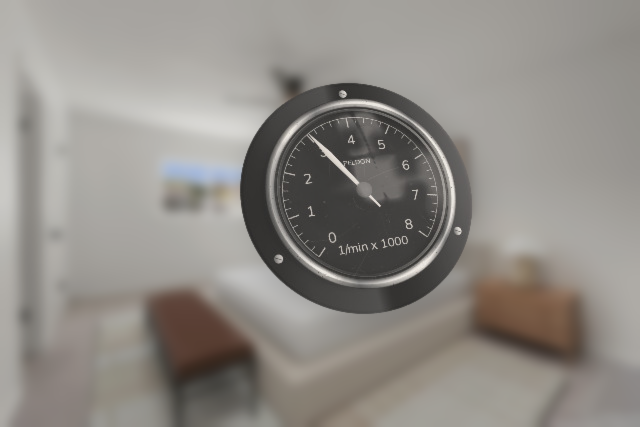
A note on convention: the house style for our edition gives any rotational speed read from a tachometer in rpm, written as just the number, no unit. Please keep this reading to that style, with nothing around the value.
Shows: 3000
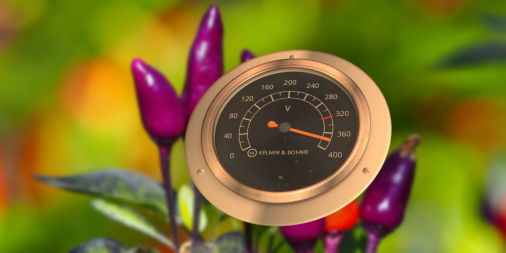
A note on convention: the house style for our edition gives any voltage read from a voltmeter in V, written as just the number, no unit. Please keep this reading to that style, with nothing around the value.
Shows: 380
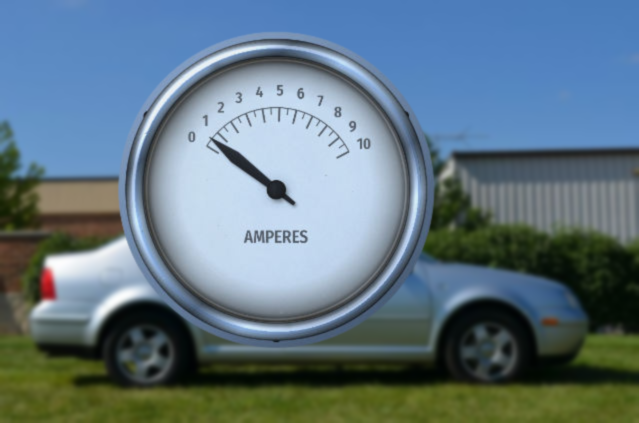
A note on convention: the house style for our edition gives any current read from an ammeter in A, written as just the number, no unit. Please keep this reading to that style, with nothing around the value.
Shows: 0.5
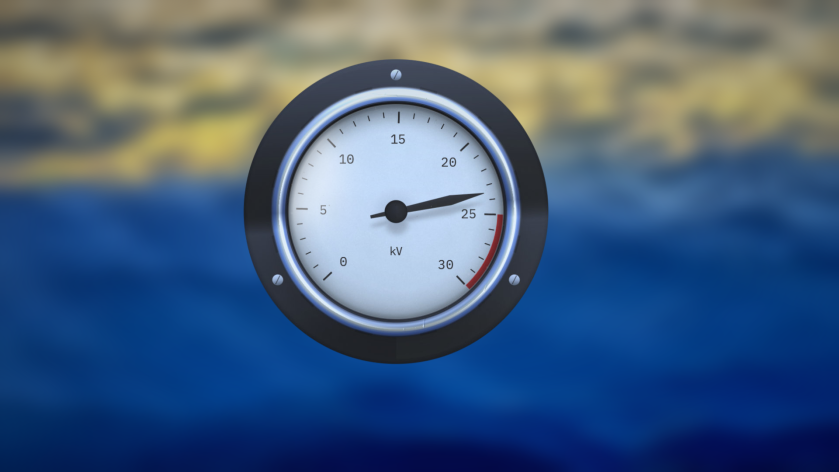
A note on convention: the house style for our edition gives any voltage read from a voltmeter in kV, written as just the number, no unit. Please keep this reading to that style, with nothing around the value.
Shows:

# # # #

= INSTRUCTIONS FOR THE TASK =
Set out every line of the items above as a numbered list. Skip blank lines and leave out the pictures.

= SOLUTION TO THE EXERCISE =
1. A note on convention: the house style for our edition gives any rotational speed read from a tachometer in rpm, written as just the number, no unit. Please keep this reading to that style, with nothing around the value.
2. Shows: 3000
3. A note on convention: the house style for our edition gives any voltage read from a voltmeter in V, written as just the number, no unit. Please keep this reading to that style, with nothing around the value.
4. Shows: 380
5. A note on convention: the house style for our edition gives any current read from an ammeter in A, written as just the number, no unit. Please keep this reading to that style, with nothing around the value.
6. Shows: 0.5
7. A note on convention: the house style for our edition gives any voltage read from a voltmeter in kV, written as just the number, no unit. Please keep this reading to that style, with nothing around the value.
8. Shows:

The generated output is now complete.